In the summer of 1970, a bunch of the best rock musicians in the world played a festival across Canada. Unlike today's equivalents (Ozzfest, The Warped Tour...), this tour not only played together, it traveled across the country together on a train dubbed the Festival Express. Promoters Ken Walker and Thor Eaton decided that this would be both a fun thing to do, and a great excuse to jam together. Somehow, the footage was buried and is only surfacing now.

The roster is iconic. The Grateful Dead, Janis Joplin (mere months before her overdose), Buddy Guy, The Band, The Flying Burrito Bros, ShaNaNa, and more were on the tour and in the documentary. Festival Express consists of three main elements; concert footage from the various stops, jam sessions on the train itself, and interviews with many of the participants reminiscing. Director Bob Smeaton does a great job of splicing all three together, and more importantly, letting the musicians play their songs all the way through. If anything, Smeaton should have included more concert footage.

Festival Express is an interesting portrait of its time. There is a weird confluence of counterculture and economics that reared its ugly head during the tour. For the most part, the artists had a great time, jamming and getting drunk on the train. According to Guy, many people did not want to sleep lest they miss some great jam session.  It felt sometimes like they played concerts and left the train as an afterthought. However, the tour was losing a lot of money. Walker and Eaton pressed on. Concertgoers began protesting the prices (a whopping $14), claiming they were far too high. This led to near riots, and Jerry Garcia appealing for calm and understanding.
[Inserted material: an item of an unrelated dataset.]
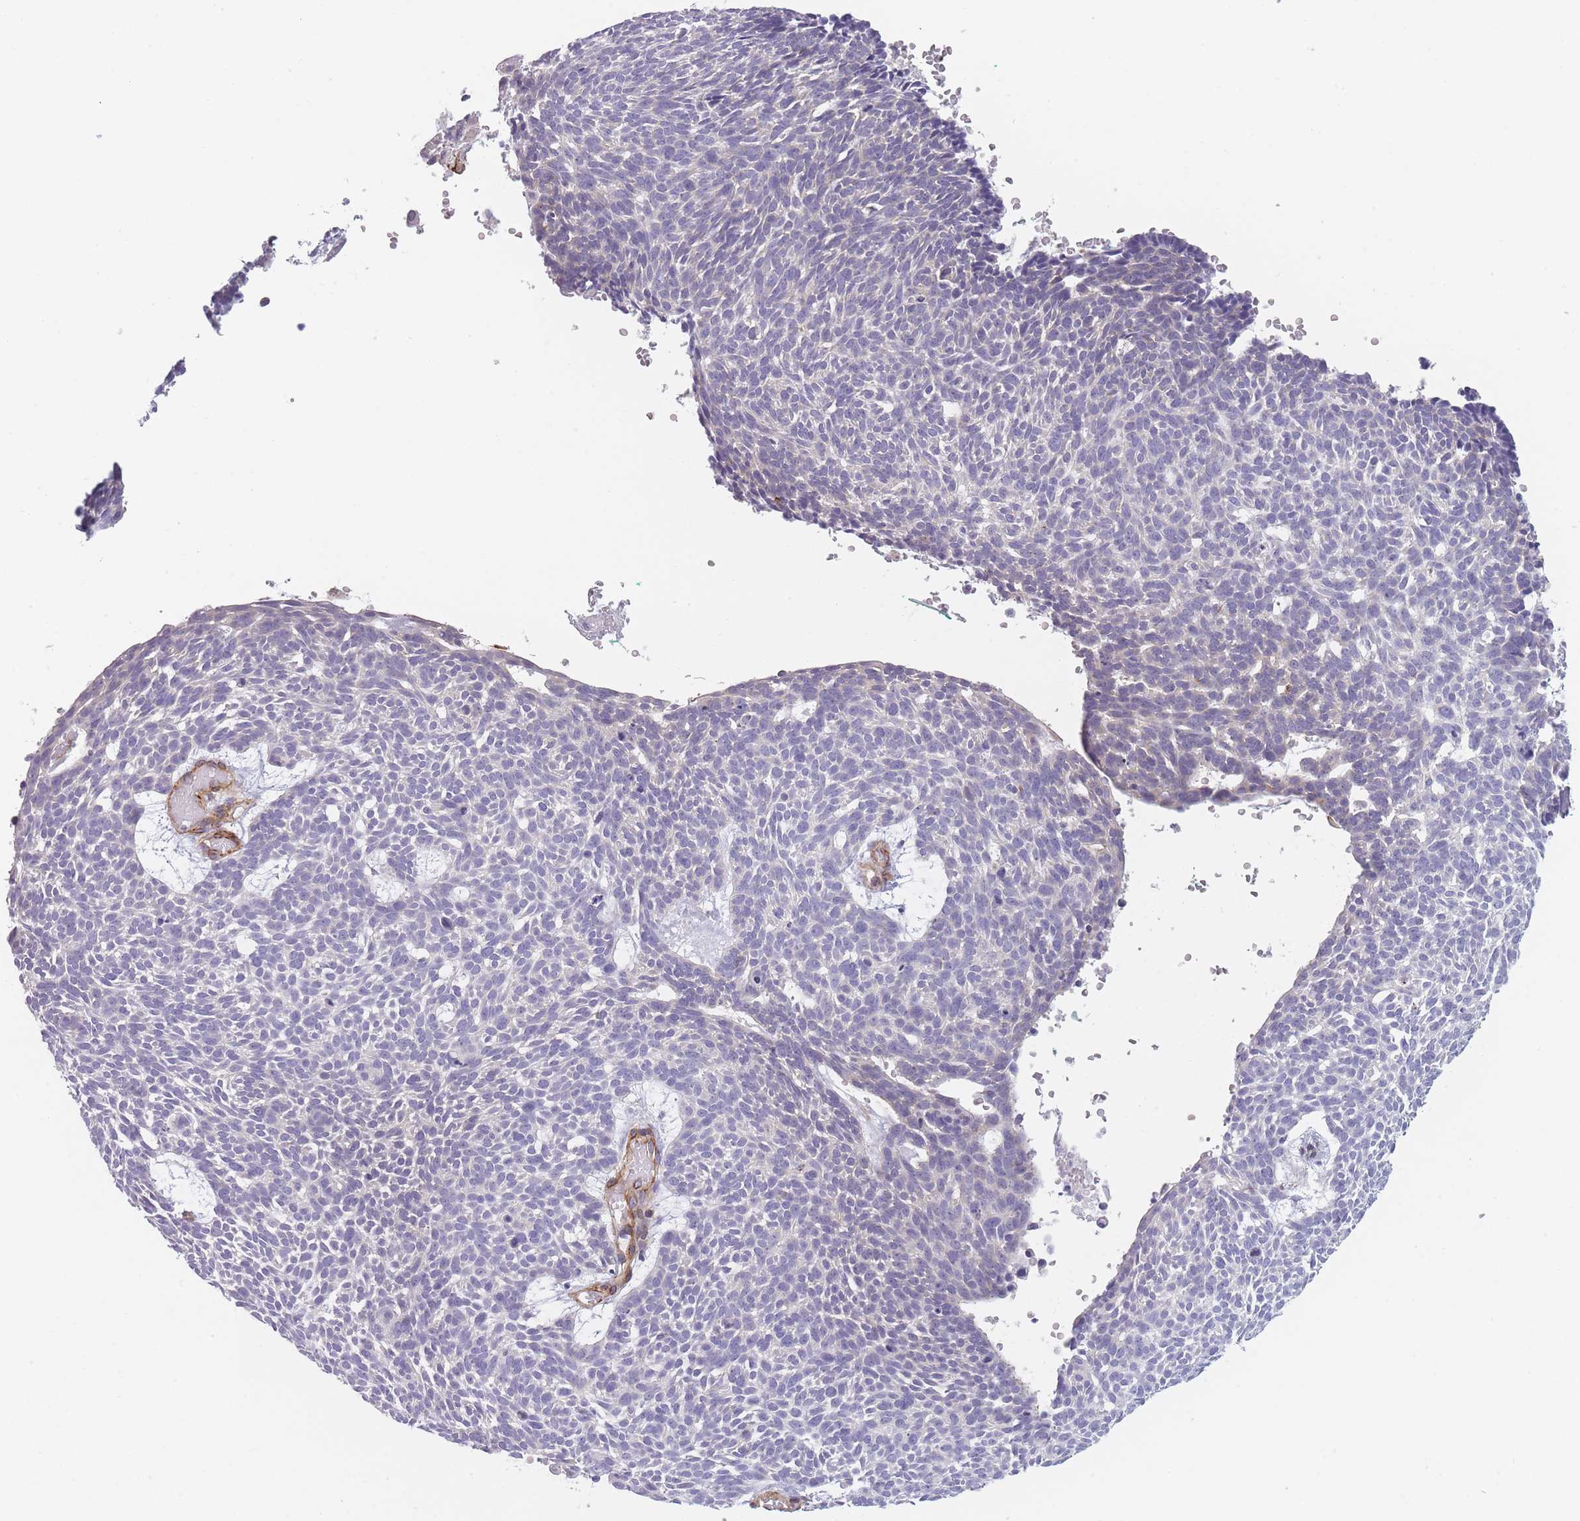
{"staining": {"intensity": "negative", "quantity": "none", "location": "none"}, "tissue": "skin cancer", "cell_type": "Tumor cells", "image_type": "cancer", "snomed": [{"axis": "morphology", "description": "Basal cell carcinoma"}, {"axis": "topography", "description": "Skin"}], "caption": "There is no significant staining in tumor cells of basal cell carcinoma (skin).", "gene": "OR6B3", "patient": {"sex": "male", "age": 61}}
Remember, Garcia is essentially asking them to pay the man, which is a pretty weird thing.

Pretty much everybody interviewed, notably Guy, and surviving Dead members Bob Weir, Mickey Hart, and Phil Lesh has fond memories of the tour. Festival Express doesn't really aim to reveal any new secrets or give any real insight into the bands on stage, it just wants to present a good time. In this sense it's a pretty superficial movie.  The real reason is to see the great footage, especially of Joplin.  It's just a reminder of how good musicians can be when they sing, as opposed to the prepackaged, dancing lip-synching teens of today.  The music is good, the musicians are having fun, and so is everybody watching.

Mongoose Rates It: Not Bad.
1 hour, 30 minutes, Rated R for some language.